Limitations potentially rendered obvious:

• A module utilizing an eUICC for network access.
• The concept of remotely updating network access credentials, including key K, for an eUICC.
• The use of cryptographic mechanisms to secure the transfer and management of these credentials.

Missing elements and potential arguments for non-obviousness (to be further investigated with actual claims):
The prior art, while identifying the problem and the need for secure eUICC management, may not explicitly detail the specific mechanisms for key derivation as claimed in US12166869B2, such as:

• The specific process of a module deriving its own module private and public keys.
• The specific use of a "key K module token" and a "key K network token" in a key derivation function.
• The mutual derivation of a new secret shared network key K by both the module and the network server, followed by subsequent authentication using this new key.

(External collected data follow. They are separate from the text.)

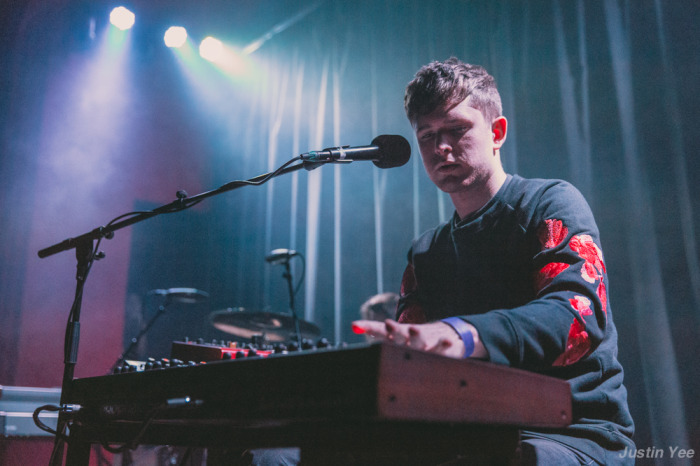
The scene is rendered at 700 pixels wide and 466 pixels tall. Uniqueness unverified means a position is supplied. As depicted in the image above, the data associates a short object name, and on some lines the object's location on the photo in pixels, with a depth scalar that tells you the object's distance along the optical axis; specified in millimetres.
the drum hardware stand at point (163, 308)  4814
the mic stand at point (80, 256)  1741
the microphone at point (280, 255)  4210
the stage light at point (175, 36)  6078
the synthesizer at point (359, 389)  809
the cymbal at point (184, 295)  4738
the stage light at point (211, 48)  6422
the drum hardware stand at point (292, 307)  4113
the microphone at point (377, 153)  1673
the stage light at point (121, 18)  5746
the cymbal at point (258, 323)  4176
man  1039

The motivation to combine existing cryptographic techniques with eUICC management, as driven by the needs outlined in ETSI TS 103 383, would need to be strong enough to lead a PHOSITA to these specific key derivation and management processes. An argument for non-obviousness could center on the specific combination of these cryptographic elements and their interaction to achieve a novel and non-obvious method for key derivation and secure communication that goes beyond a mere "known option with a finite number of identified predictable solutions".

Further analysis would require examining the specific language of the independent claims of US12166869B2 against the detailed disclosures of the cited prior art references.